SHORT EXERCISE - In the passage on altruism, rewrite the part from "Altruism is the" up to and including "humanity and civilization.", changing "society" to "community".

PASSAGE GIVEN -
============
Altruism is the driving force behind these constructions. By creating these codependent infrastructures, humans must depend on one another. The us against the (natural) world mind set is takes over. Altruism fosters an environment where ideas as well as behaviors can be recycled into society and time. As an altruist, an individual may or may not be rewarded for their contribution to the human species. But he or she has a lasting trickle down effect on society , humanity and civilization.

It would seem against animal nature, even that of the human, to be altruistic. Survival of the fittest does not leave room for such socially learned behaviors. Or does it? Survival of the fittest has now moved from the physically fittest to that of the adaptable. Through socially learned behaviors and adaptations evolution of the human species has become less about nature and more about the civilization's ability to nurture.

Since civilization is a product of altruism it is fitting that those best able to maneuver its pits and falls be altruists. They exist in a sustained environment built to their specifications. The prototype of civilization calls for humans to develop a high level of sociability. In the evolution of the species and their structures altruism has come to replace the archaic divisions between hunters and gatherers. Now, due to civilizations those lines have become less distinct, but still exist. The altruist is the ultimate hunter. By going into realms which are unattainable to the average man, either financially or mentally, they hunt in the unknown. They then return to the folds of civilization to disperse what they have attained. The hunters take risks as the gatherers wait. As the recipient of the altruist action the rest of civilization become the gathers. But as Mayr questioned: Can there be any real altruism?

The conception and maintenance of civilizations answers this question with a resounding no. Civilization is a survival mechanism. Pure altruism is unattainable. The closest humans could come to pure altruism would be act of animity, but even these are questionable as the person who acted still has some knowledge as to what occurred. The knowledge of having done something "good" or "beneficial", makes true altruism impossible because this knowledge will incite some for of emotion or reaction on those who "know". " The idea is as follows: A invests in (e.g., assists, helps) B because, at some future time, B will reciprocate A's assistance" (Law 35). Acts of perceived kindness and other such behaviors have an effect which is wide spread and deeply socially penetrative.
============
GIVEN RECORDS -

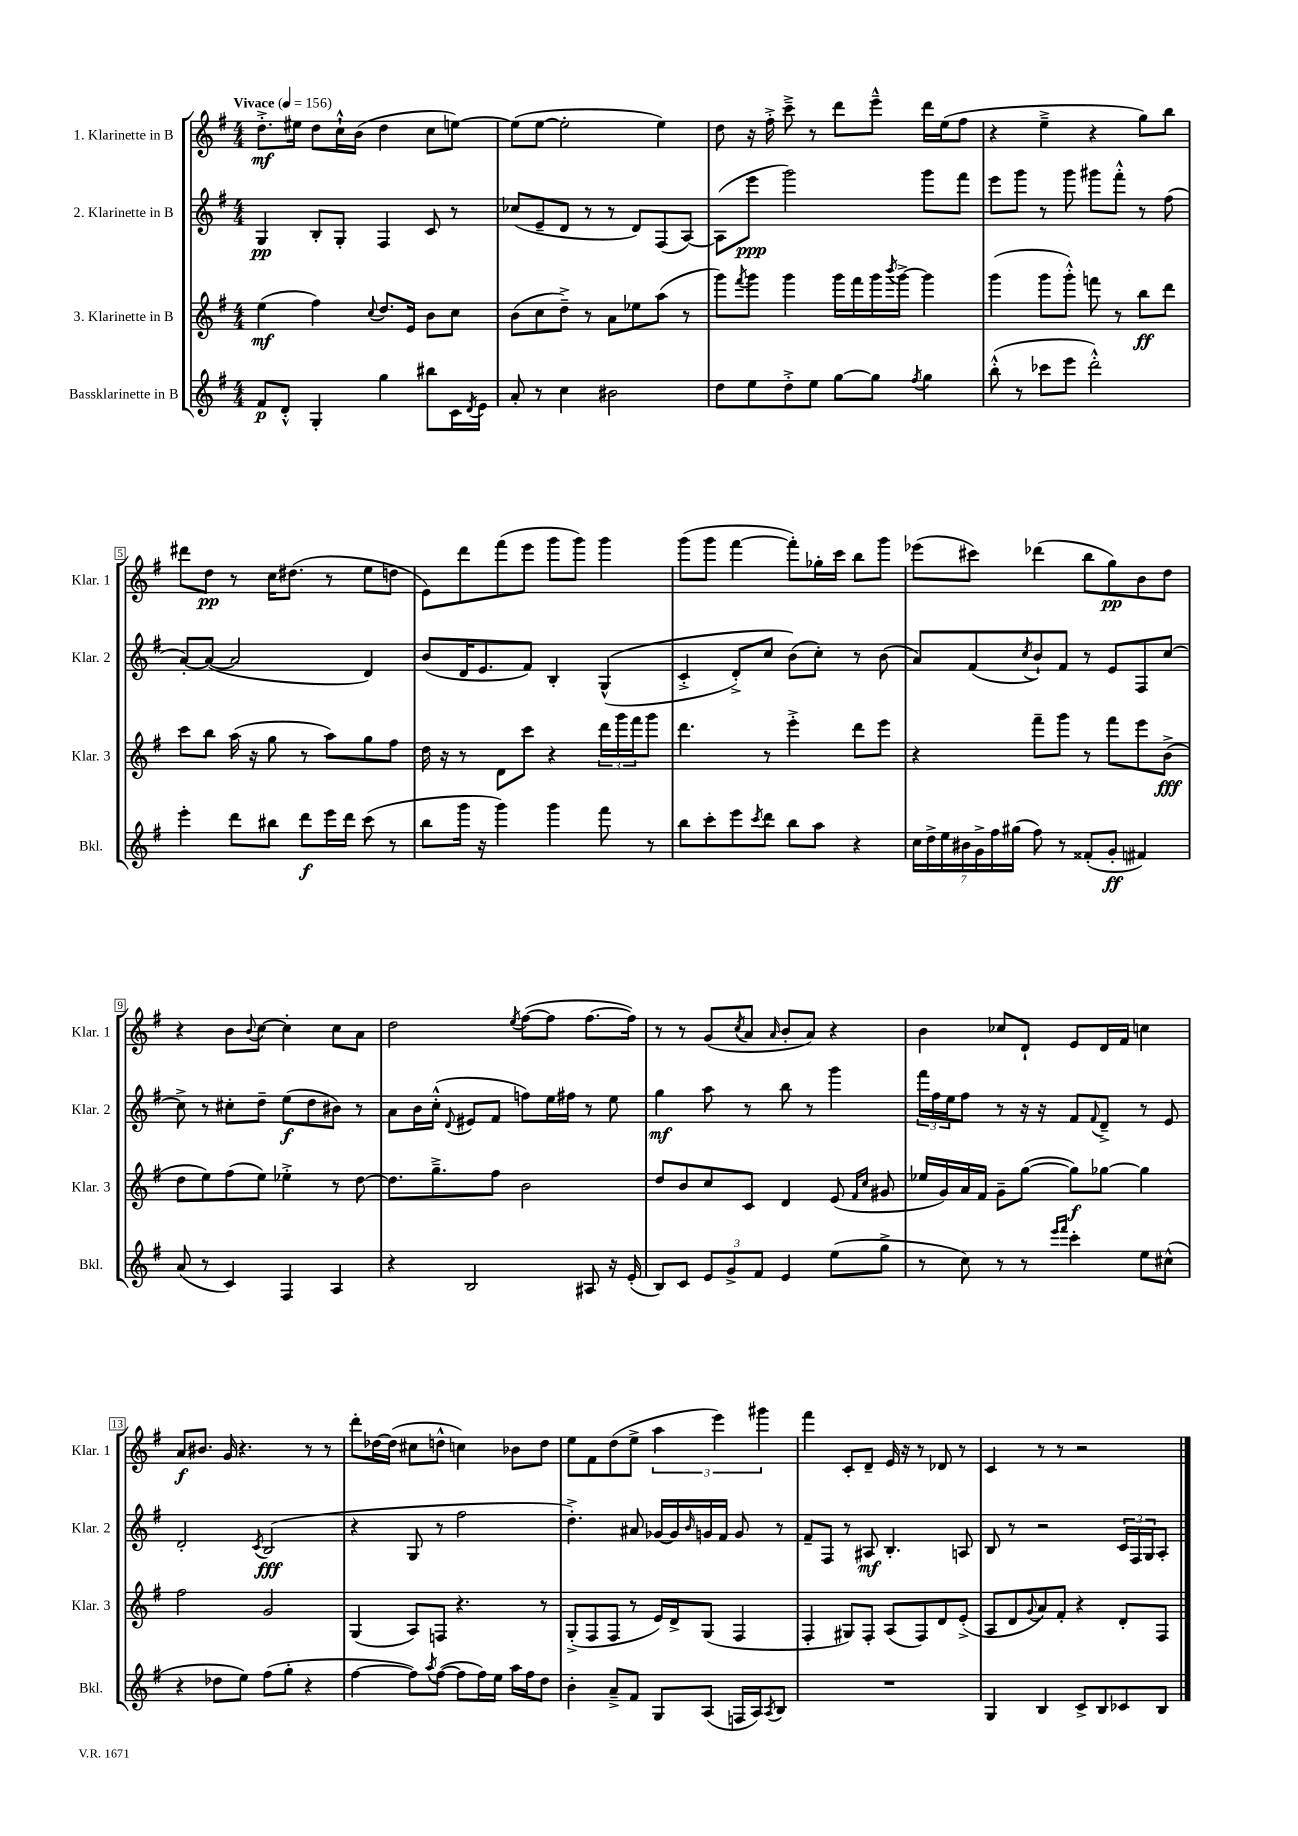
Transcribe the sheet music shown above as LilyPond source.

<<
\new StaffGroup <<
\new Staff = "s0" \with { instrumentName = "1. Klarinette in B" shortInstrumentName = "Klar. 1" } {
    \clef treble \key g \major \numericTimeSignature \time 4/4 \tempo "Vivace" 4 = 156
    d''8.-.->\mf eis''16 d''8 c''16-!-^ b'16( d''4 c''8 e''8~) |
    e''8( e''8~ e''2-. e''4) |
    d''8 r16 fis''16-.-> c'''8---> r8 d'''8 e'''8---^ d'''16 e''16( fis''8 |
    r4 e''4---> r4 g''8) b''8 |
    dis'''8 d''8\pp r8 c''16 dis''8.( r8 e''8 d''8 |
    e'8) d'''8 fis'''8( e'''8 g'''8 g'''8) g'''4 |
    g'''8( g'''8 fis'''4~ fis'''8-.) ges''16-. c'''16 b''8 g'''8 |
    ees'''8( cis'''8) des'''4( b''8 g''8\pp) b'8 d''8 |
    r4 b'8 \appoggiatura { b'8 } c''8~ c''4-. c''8 a'8 |
    d''2 \acciaccatura { e''8 } fis''8~( fis''8 fis''8.~ fis''16) |
    r8 r8 g'8( \acciaccatura { c''8 } a'8 \grace { a'16 } b'8-. a'8) r4 |
    b'4 ces''8 d'8-! e'8 d'16 fis'16 c''4 |
    a'8\f bis'8. g'16 r4. r8 r8 |
    d'''8-. des''16~ des''16( cis''8 d''8-^ c''4) bes'8 d''8 |
    e''8 fis'8 d''8( e''8-> \tuplet 3/2 { a''4 e'''4) gis'''4 } |
    fis'''4 c'8-. d'8-- e'16 r16 r8 des'8 r8 |
    c'4 r8 r8 r2 \bar "|." |
}
\new Staff = "s1" \with { instrumentName = "2. Klarinette in B" shortInstrumentName = "Klar. 2" } {
    \clef treble \key g \major \numericTimeSignature \time 4/4
    g4\pp b8-. g8-. fis4 c'8 r8 |
    ces''8( e'8-- d'8 r8 r8 d'8) fis8( a8~) |
    a8( e'''8\ppp g'''2) g'''8 fis'''8 |
    e'''8 g'''8 r8 g'''8 gis'''8 fis'''8-.-^ r8 fis''8( |
    a'8~-.) a'8~( a'2 d'4) |
    b'8( d'16 e'8. fis'8) b4-. g4-^(\( |
    c'4-.-> d'8-.->) c''8 b'8(\) c''8-.) r8 b'8( |
    a'8) fis'8( \acciaccatura { c''8 } b'8-!) fis'8 r8 e'8 fis8 c''8~ |
    c''8-> r8 cis''8-. d''8-- e''8\f( d''8 bis'8) r8 |
    a'8 b'16 c''16-.-^( \appoggiatura { d'8 } eis'8 fis'8 f''8) e''16 fis''16 r8 e''8 |
    g''4\mf a''8 r8 b''8 r8 g'''4 |
    \tuplet 3/2 { fis'''16 fis''16 e''16 } fis''8 r8 r16 r16 fis'8 \appoggiatura { fis'8 } d'8---> r8 e'8 |
    d'2-. \acciaccatura { c'8 } b2\fff( |
    r4 g8 r8 fis''2 |
    d''4.-.->) ais'8 ges'16~ ges'16 \grace { b'16 } g'16 fis'16 g'8 r8 |
    fis'8-- fis8 r8 ais8\mf b4.-. a8 |
    b8 r8 r2 \tuplet 3/2 { c'16 fis16 g16 } a8-. \bar "|." |
}
\new Staff = "s2" \with { instrumentName = "3. Klarinette in B" shortInstrumentName = "Klar. 3" } {
    \clef treble \key g \major \numericTimeSignature \time 4/4
    e''4\mf( fis''4) \appoggiatura { c''8 } d''8. e'16 b'8 c''8 |
    b'8( c''8 d''8--->) r8 a'8 ees''8 a''8( r8 |
    g'''8) \acciaccatura { fis'''8 } g'''8 g'''4 g'''16 fis'''16 g'''16 \acciaccatura { b'''8 } g'''16~-> g'''4 |
    g'''4( g'''8 g'''8-.-^) f'''8 r8 b''8\ff d'''8 |
    c'''8 b''8 a''16( r16 g''8 r8 a''8) g''8 fis''8 |
    d''16 r16 r8 d'8 c'''8 r4 \tuplet 3/2 { d'''16 g'''16 fis'''16 } g'''8 |
    d'''4. r8 e'''4-.-> d'''8 e'''8 |
    r4 fis'''8-- g'''8 r8 fis'''8 e'''8 b'8->\fff( |
    d''8 e''8) fis''8( e''8) ees''4-.-> r8 d''8~ |
    d''8. g''8.---> fis''8 b'2 |
    d''8 b'8 c''8 c'8 d'4 e'8( \grace { fis'16 c''16 } gis'8 |
    ees''16 g'16) a'16 fis'16 g'8-- g''8~( g''8\f) ges''8~ ges''4 |
    fis''2 g'2 |
    g4( a8) f8 r4. r8 |
    g8-.->( fis8 fis8 r8 e'16) d'16-> g8( fis4 |
    fis4-. gis8) fis8-. a8( fis8) d'8 e'8-.->( |
    a8 d'8 \appoggiatura { g'8 } a'8) fis'8-. r4 d'8-. fis8 \bar "|." |
}
\new Staff = "s3" \with { instrumentName = "Bassklarinette in B" shortInstrumentName = "Bkl." } {
    \clef treble \key g \major \numericTimeSignature \time 4/4
    fis'8\p d'8-.-^ g4-. g''4 bis''8 c'16 \acciaccatura { d'8 } e'16 |
    a'8-. r8 c''4 bis'2 |
    d''8 e''8 d''8-.-> e''8 g''8~ g''8 \acciaccatura { fis''8 } g''4 |
    b''8-.-^( r8 ces'''8 e'''8 d'''2-.-^) |
    e'''4-. d'''8 bis''8 d'''8\f e'''16 d'''16 c'''8( r8 |
    b''8 g'''16 r16 g'''4) g'''4 fis'''8 r8 |
    b''8 c'''8-. e'''8 \acciaccatura { c'''8 } d'''8 b''8 a''8 r4 |
    \tuplet 7/4 { c''16 d''16-> e''16 bis'16 g'16-> fis''16 gis''16( } fis''8) r8 fisis'8-.( g'8-.\ff fis'4) |
    a'8( r8 c'4) fis4 a4 |
    r4 b2 ais8 r16 e'16-.( |
    b8) c'8 \tuplet 3/2 { e'8 g'8-> fis'8 } e'4 e''8( g''8-> |
    r8 c''8) r8 r8 \grace { e'''16 fis'''16 } c'''4-. e''8 cis''8-^( |
    r4 des''8 e''8) fis''8( g''8-. r4 |
    fis''4~ fis''8) \acciaccatura { a''8 } fis''8~( fis''8 fis''16) e''16 a''16 fis''16 d''8 |
    b'4-. a'8---> fis'8 g8 a8( f16 a16) \acciaccatura { a8 } b8 |
    R1 |
    g4 b4 c'8-> b8 ces'8 b8 \bar "|." |
}
>>
>>
\layout { \context { \Score \override BarNumber.stencil = #(make-stencil-boxer 0.1 0.3 ly:text-interface::print) } }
============
RESULT FOR THIS EXERCISE -
Altruism is the driving force behind these constructions. By creating these codependent infrastructures, humans must depend on one another. The us against the (natural) world mind set is takes over. Altruism fosters an environment where ideas as well as behaviors can be recycled into community and time. As an altruist, an individual may or may not be rewarded for their contribution to the human species. But he or she has a lasting trickle down effect on community , humanity and civilization.